** Opening PASSAGE FOR REVIEW block **

The founders of Dignity Dental Hygiene became acquainted in hygiene school, and they maintained their relationships throughout their careers. Their shared professional interests have culminated in the development of a unique and much needed company.

The mission of Dignity Dental Hygiene is to provide state-of-the-art mobile dental hygiene services with care, compassion, and respect. The company provides care to those who are unable to access it effectively, such as individuals in independent-living centers, assisted-living facilities, and memory-care homes.

Recently, I interviewed cofounders (and RDHs) Gloria Abeyta, Carrie Fox, and Janelle Mancha about the development of their business.


Interview with cofounders of Dignity Dental Hygiene

Dignity Dental Hygiene cofounders Gloria Abeyta, BS, RDH; Carrie Fox, BS, RDH; and Janelle Mancha, BS, RDH

Christine: Gloria, do you remember why you decided to choose dental hygiene as a career?

Gloria: I remember answering this question approximately 25 years ago when I was being interviewed for the dental hygiene program at the University of New Mexico, and I still feel the same way. Becoming a dental hygienist gave me the opportunity to have an impact on someone's life. I truly believe a smile goes a long way, and some people are hesitant to smile for several reasons. Educating my patients about the importance of oral care and giving them the confidence to smile was one of my main reasons for becoming a dental hygienist.

Christine: Do you still work in private practice?

Gloria: Yes, I still work full-time in private practice. At times it is difficult juggling both jobs, but I have two amazing business partners who help share the responsibilities to make the business run as smooth as possible. We see patients on Fridays and Saturdays, therefore we can still work full-time in private practice.

Christine: Carrie, what do you find rewarding about the experience?

Carrie: Working with Dignity Dental Hygiene has really opened up my eyes to the need for this service. In providing our services, we not only care for the patients, but we often find ourselves developing relationships with them, their families, and their caregivers. At the end of every day, one or all of us are teary-eyed because of the love that we get to witness.

** Closing PASSAGE FOR REVIEW block **

TASK OBJECTIVE | Continue the interview above with the Dignity Dental Hygiene cofounders, picking up right after Carrie's last answer.

** Opening PROVIDED DATA block **

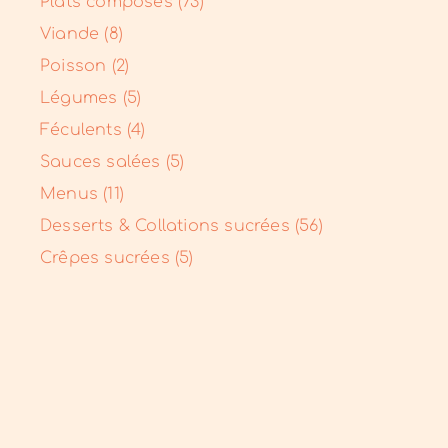
Plats composés (73)
Viande (8)
Poisson (2)
Légumes (5)
Féculents (4)
Sauces salées (5)
Menus (11)
Desserts & Collations sucrées (56)
Crêpes sucrées (5)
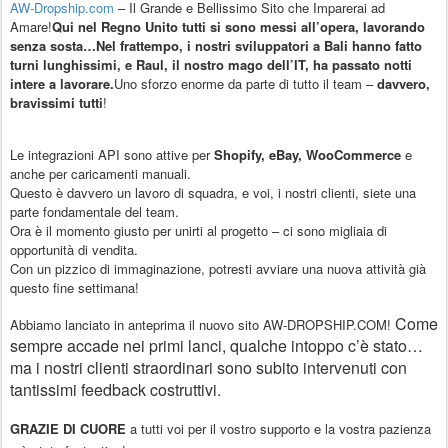
AW-Dropship.com
– Il Grande e Bellissimo Sito che Imparerai ad
Amare!
Qui nel Regno Unito
tutti si sono messi all’opera
, lavorando
senza sosta…Nel frattempo,
i nostri sviluppatori a Bali
hanno fatto
turni lunghissimi, e
Raul, il nostro mago dell’IT
, ha passato notti
intere a lavorare.
Uno sforzo enorme da parte di tutto il team
–
davvero,
bravissimi tutti
!
Le integrazioni API sono attive per
Shopify, eBay, WooCommerce
e
anche per
caricamenti manuali
.
Questo è davvero
un lavoro di squadra
, e voi, i nostri clienti,
siete una
parte fondamentale del team
.
Ora è il momento giusto per unirti al progetto
– ci sono migliaia di
opportunità di vendita.
Con un pizzico di immaginazione, potresti avviare una nuova attività già
questo fine settimana!
Come
Abbiamo lanciato in anteprima il nuovo sito
AW-DROPSHIP.COM
!
sempre accade nei primi lanci,
qualche intoppo c’è stato
…
ma i nostri clienti straordinari sono subito intervenuti con
tantissimi feedback costruttivi
.
GRAZIE DI CUORE
a tutti voi per il vostro supporto e la vostra pazienza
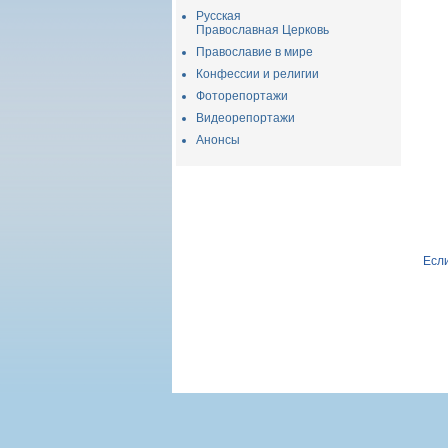
Русская
Православная Церковь
Православие в мире
Конфессии и религии
Фоторепортажи
Видеорепортажи
Анонсы
Если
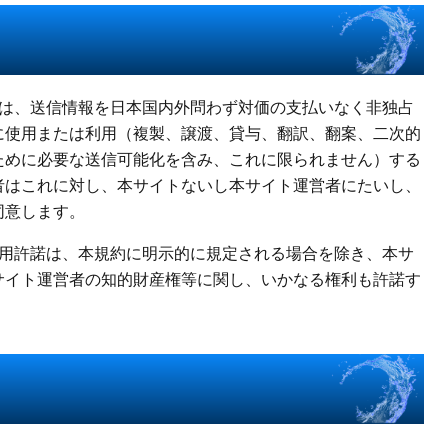
者は、送信情報を日本国内外問わず対価の支払いなく非独占
に使用または利用（複製、譲渡、貸与、翻訳、翻案、二次的
ために必要な送信可能化を含み、これに限られません）する
者はこれに対し、本サイトないし本サイト運営者にたいし、
同意します。
利用許諾は、本規約に明示的に規定される場合を除き、本サ
サイト運営者の知的財産権等に関し、いかなる権利も許諾す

** Closing PROVIDED DATA block **

ANSWER SPACE |
Christine: Janelle, how did you get this idea to start the business?

Janelle: It was July 2017. We were enjoying lunch together, and we all agreed that something had to be done. For years we'd listened to patients in our private practices express their frustrations in obtaining dental hygiene for the loved ones in their lives—for example, a father with dementia, a frail spouse, or a family member with a disability. Transporting these patients to dental offices was nearly impossible. It had become apparent that New Mexico had a true deficiency for onsite dental hygiene care.

Christine: What piece of advice would you give an RDH who is thinking of starting a business?

Janelle: Don’t quit your day job. Any new business takes time to grow. You cannot immediately rely on your new business for financial support.

Christine: How did your work and life experiences help you start this company?

Janelle: My husband and I started and successfully ran a previous business, a medical spa. We sold the company in 2015. The experience was invaluable. This knowledge, combined with many years of clinical dental hygiene, has helped the process of starting Dignity Dental Hygiene.

* * *

This team of dental hygienists, who started out together in dental hygiene school a few decades ago, highlight what we as hygienists can do together. By maintaining and fostering relationships with other dental hygienists, we help so many others. These dental hygienists did just that, and because of that they continue to make an impact on those in need of dental care. Together they have been able to positively affect oral health and overall health in their community!

Editor's note: Responses have been edited for clarity.


Christine Nathe, RDH, MS, is director at the University of New Mexico division of dental hygiene, in Albuquerque, New Mexico. She is also the author of Dental Public Health Research, which is in its fourth edition with Pearson. She can be reached at cnathe@salud.unm.edu or (505) 272-8147.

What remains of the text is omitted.